Orchestrated by FuturICT, which is basically a consortium of preeminent scientists, computer science centers around the world, and high-power computing (HPC) installations, the Living Earth Simulator hopes to correlate huge amounts of data — including real-time sources such as Twitter and web news — and extant, but separate approaches currently being used by other institutions, into a big melting pot of information. To put it into scientific terms, the LES will analyze techno-socio-economic-environmental (!) systems. From this, FuturICT hopes to reveal the tacit agreements and hidden laws that actually govern society, rather than the explicit, far-removed-from-reality bills and acts that lawmakers inexorably enact…

The timing of EU’s billion-euro grant is telling, too. As you probably know, the European Union is struggling to keep the plates spinning, and the LES, rather handily, will probably be the most accurate predictor of economic stability in the world. Beyond money, though, it is hoped that the LES and PNS can finally tell us why humans do things, like watch a specific TV show, buy a useless gadget, or start a revolution.
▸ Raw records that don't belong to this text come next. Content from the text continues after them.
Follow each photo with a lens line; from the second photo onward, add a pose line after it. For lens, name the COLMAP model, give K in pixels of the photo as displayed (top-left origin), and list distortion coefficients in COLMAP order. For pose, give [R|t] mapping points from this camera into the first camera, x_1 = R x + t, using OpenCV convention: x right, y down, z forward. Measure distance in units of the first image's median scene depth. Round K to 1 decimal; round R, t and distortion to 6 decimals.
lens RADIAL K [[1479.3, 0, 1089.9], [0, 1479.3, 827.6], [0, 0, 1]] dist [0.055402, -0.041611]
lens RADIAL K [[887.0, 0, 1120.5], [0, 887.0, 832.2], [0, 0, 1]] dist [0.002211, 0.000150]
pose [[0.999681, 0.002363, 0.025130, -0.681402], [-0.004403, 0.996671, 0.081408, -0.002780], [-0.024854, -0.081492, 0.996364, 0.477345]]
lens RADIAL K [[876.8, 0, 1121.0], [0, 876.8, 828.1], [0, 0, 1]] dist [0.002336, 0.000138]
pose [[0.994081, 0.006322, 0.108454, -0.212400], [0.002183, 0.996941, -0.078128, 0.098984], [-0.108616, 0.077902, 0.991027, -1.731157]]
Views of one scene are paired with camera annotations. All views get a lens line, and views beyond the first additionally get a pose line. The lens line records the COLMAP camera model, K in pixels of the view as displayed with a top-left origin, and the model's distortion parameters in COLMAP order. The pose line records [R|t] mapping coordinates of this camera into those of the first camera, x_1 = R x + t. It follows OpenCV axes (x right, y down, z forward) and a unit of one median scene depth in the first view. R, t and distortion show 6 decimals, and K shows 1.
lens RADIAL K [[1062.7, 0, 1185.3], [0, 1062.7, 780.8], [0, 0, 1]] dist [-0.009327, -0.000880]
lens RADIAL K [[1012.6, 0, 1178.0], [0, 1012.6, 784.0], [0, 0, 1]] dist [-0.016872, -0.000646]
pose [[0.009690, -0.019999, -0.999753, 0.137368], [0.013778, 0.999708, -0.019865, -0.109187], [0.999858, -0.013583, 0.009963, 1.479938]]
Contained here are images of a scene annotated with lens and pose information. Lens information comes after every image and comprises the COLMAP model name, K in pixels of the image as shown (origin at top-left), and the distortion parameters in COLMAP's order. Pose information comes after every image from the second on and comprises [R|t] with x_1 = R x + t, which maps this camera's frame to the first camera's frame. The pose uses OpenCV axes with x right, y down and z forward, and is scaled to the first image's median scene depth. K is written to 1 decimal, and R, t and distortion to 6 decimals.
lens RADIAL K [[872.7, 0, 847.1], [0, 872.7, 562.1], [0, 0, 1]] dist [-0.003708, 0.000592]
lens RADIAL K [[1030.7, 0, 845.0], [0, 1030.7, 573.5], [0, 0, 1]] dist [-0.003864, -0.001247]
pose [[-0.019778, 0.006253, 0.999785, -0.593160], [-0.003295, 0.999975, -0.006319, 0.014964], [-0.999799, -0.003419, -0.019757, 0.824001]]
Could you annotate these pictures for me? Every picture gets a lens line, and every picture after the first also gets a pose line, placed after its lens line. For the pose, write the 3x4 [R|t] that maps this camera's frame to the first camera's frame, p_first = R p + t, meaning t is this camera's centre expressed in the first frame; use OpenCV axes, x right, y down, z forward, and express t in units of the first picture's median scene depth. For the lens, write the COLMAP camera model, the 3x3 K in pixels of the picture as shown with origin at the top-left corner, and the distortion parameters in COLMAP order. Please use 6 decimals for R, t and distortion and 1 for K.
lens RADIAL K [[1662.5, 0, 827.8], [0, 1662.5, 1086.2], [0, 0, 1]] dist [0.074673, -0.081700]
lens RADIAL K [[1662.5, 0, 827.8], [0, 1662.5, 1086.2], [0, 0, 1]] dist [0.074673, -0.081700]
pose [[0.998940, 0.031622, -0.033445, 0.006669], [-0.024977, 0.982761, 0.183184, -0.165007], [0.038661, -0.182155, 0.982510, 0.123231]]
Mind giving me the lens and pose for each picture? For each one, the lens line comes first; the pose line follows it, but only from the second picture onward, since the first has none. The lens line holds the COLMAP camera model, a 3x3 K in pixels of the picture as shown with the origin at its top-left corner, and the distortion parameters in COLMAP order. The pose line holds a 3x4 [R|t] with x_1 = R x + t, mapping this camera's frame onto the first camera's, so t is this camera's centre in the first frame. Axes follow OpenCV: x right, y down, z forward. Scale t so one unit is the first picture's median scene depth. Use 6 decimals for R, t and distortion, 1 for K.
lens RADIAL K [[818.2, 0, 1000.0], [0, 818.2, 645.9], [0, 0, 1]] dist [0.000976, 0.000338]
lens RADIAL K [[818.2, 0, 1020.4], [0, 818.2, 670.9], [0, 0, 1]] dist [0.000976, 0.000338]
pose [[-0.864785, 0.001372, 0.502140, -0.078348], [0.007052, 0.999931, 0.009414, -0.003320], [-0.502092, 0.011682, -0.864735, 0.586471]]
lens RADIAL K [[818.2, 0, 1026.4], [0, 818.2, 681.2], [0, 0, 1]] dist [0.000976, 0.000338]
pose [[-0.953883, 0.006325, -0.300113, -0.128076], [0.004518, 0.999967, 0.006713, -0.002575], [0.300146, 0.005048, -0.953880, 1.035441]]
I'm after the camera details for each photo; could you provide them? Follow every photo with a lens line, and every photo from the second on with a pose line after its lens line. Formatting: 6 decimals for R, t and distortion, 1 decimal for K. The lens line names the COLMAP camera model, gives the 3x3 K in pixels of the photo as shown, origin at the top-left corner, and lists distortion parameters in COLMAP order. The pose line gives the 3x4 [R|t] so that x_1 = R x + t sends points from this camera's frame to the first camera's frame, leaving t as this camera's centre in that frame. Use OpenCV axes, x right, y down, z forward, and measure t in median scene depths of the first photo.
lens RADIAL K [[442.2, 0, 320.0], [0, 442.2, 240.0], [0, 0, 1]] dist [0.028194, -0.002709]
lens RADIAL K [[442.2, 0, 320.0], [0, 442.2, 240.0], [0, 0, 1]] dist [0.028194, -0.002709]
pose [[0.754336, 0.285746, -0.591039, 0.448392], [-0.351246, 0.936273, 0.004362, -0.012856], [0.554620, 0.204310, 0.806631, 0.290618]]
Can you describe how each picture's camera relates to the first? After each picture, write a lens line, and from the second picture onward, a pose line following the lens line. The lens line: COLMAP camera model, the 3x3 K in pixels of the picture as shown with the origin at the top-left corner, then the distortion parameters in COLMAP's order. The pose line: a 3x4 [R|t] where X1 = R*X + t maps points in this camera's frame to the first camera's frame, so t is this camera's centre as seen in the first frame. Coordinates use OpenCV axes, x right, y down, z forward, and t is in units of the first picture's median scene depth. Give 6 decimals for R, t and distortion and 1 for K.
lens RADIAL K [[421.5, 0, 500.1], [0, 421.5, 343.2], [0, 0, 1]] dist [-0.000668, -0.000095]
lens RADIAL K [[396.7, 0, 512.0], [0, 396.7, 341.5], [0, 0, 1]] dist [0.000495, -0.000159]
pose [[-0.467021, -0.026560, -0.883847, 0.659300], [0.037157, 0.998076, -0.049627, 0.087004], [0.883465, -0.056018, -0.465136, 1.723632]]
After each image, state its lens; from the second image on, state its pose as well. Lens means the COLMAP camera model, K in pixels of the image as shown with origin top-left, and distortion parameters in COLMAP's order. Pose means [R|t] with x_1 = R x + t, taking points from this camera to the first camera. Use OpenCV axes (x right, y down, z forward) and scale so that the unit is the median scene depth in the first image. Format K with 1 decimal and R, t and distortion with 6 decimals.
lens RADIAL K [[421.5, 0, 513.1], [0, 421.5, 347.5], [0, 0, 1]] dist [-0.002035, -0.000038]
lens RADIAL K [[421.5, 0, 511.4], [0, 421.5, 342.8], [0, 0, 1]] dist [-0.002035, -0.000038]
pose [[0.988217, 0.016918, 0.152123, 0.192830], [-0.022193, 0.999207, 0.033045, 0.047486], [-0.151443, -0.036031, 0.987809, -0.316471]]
Looking at the larger picture, the Living Earth Simulator is really an admission that we know more about the physical universe than the social. We can predict with startling accuracy whether an asteroid will hit Earth, but we know scant little about how society might actually react to an extinction-level event. We plough billions of dollars into studying the effects and extent of climate change, but what if understood enough of the psychology and sociology behind human nature to actually change our behavior?

I don’t know about the prospects of such a project but if the BBC is reporting on it, perhaps it has a future.

A couple of statements in the description above intrigue me:

1. The simulator will help uncover “the tacit agreements and hidden laws that actually govern society.” Do most social scientists think this is possible if we only had enough data and the right simulator?

2. The comparison between the natural and social sciences is telling. The portrayal here is that the natural sciences have come a lot further in studying nature than social scientists in studying human behavior. Is this true? Is this a fair comparison – natural systems vs. social systems? How much “unknown knowledge” is really in each realm?

3. The coding for this project must be immense.

4. The article makes no mention of utilizing social scientists to help develop this project and analyze the data though the group behind it does have some social scientists on board.